#### [DIRECTIVES]
1) Reproduce the part of the passage on Isabel Rawsthorne that opens with the words containing "Moving Bodies. She" and closes with "of Alberto Giacometti.".
2) Answer these questions from the passage on Isabel Rawsthorne:
(a) Which gallery is giving a glimpse of some of her lost works in her centenary year?
(b) At which college was she part of a rebel group of students in the 1920s?
(c) Where did she draw after returning to London?

Moving Bodies. She defied the expectations of her class and her sex to live a life of tireless experimentation in art. The drawings have a connection to the famously skeletal sculptures of Alberto Giacometti.
To see the touching of hand and hip, of hip and thigh, of hip and shoulder, as the dancers revolve around each other is to feel an immense sympathy for the body, as though, by showing us its strength and suppleness, we are called upon to consider it as vulnerable, a fragile being with a brief existence.1
One of the most innovative British artists of the twentieth century, Isabel Rawsthorne's paintings have lain unseen for decades. Now, in her centenary year, The New Art Gallery Walsall give a glimpse of some of her lost works. Royal Academy scholar and assistant to Jacob Epstein, Rawsthorne defied the expectations of her class and her sex to live a life of tireless experimentation in art. Her rejection of the fashionable styles of surrealism and abstraction in favour of the difficulties of the 'real' alienated her from many of her peers, but brought her close to two great adventurers in this area, Alberto Giacometti and Francis Bacon.
Rawsthorne looked at the animal and human body and was as at home in the zoo or the museum as the gallery. In the 1920s she was part of a rebel group of men and woman students at Liverpool College of Art who posed for each other (study from the nude was strictly segregated and draped). After this, the Royal Academy seemed rather stuffy and by the 1930s Rawsthorne had fetched up in the more liberal life room of the the Académie de la Grande Chaumière in Paris. After twenty years at the heart of the Left Bank, Rawsthorne returned to London and transferred her attention to drawing in the practice room of the Royal Ballet. She saw this as a natural progression from the still figure to the moving figure.

(Stored data entries)
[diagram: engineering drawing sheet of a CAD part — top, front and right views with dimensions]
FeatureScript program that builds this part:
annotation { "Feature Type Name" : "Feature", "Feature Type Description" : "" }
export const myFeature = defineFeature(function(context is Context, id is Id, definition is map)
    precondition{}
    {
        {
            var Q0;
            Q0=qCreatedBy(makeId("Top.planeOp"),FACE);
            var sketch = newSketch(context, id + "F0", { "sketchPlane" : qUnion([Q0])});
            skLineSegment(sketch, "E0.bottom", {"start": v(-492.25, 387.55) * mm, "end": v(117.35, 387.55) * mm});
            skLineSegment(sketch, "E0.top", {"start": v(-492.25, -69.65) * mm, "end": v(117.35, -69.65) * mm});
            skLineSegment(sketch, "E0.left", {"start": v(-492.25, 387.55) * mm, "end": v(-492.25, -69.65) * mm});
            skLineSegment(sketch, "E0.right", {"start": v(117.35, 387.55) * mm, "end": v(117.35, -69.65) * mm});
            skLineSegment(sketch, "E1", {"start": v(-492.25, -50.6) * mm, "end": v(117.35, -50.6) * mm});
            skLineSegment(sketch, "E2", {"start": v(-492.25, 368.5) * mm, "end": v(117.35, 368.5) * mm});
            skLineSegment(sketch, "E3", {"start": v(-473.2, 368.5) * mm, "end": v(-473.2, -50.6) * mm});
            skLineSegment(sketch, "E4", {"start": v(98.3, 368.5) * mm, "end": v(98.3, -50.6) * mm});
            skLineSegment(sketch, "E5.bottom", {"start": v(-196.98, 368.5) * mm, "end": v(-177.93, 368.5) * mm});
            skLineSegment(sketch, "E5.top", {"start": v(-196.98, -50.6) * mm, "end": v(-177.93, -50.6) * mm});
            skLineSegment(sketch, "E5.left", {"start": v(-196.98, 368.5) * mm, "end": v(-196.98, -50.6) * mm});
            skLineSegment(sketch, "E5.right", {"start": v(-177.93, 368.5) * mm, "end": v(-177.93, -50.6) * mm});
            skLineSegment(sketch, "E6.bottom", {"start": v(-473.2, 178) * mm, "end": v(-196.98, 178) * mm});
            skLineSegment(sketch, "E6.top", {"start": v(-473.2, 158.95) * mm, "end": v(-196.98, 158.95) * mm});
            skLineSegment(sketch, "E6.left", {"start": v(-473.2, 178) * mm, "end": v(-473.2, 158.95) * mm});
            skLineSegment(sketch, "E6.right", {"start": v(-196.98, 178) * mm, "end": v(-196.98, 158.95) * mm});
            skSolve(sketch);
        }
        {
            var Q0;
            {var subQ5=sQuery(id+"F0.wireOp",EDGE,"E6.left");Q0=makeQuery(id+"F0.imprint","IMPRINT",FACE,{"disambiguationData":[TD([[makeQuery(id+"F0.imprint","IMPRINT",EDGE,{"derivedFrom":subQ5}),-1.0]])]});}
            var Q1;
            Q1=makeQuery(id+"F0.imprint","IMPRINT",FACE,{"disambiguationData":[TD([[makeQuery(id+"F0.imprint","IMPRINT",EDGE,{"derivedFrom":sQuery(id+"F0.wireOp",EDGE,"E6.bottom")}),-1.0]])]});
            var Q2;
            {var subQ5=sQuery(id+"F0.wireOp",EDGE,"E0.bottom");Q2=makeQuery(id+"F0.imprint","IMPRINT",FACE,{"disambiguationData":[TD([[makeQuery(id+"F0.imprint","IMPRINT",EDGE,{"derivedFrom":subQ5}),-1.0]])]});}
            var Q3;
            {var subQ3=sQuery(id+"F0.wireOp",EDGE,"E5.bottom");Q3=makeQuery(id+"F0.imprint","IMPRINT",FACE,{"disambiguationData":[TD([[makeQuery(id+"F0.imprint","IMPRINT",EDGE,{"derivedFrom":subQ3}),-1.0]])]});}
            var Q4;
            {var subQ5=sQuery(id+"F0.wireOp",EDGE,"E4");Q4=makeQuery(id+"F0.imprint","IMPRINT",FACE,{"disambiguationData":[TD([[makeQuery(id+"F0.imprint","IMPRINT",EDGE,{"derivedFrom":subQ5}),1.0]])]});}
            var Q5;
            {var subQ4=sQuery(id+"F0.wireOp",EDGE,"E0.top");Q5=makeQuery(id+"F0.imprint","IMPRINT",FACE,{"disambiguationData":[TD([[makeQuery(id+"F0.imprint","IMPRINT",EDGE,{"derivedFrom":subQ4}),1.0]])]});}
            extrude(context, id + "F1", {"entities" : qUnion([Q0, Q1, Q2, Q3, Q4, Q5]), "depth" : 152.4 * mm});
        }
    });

#### [TASK-BY-TASK ANSWERS]
1)
Moving Bodies. She defied the expectations of her class and her sex to live a life of tireless experimentation in art. The drawings have a connection to the famously skeletal sculptures of Alberto Giacometti.

2)
(a) The New Art Gallery Walsall
(b) Liverpool College of Art
(c) In the practice room of the Royal Ballet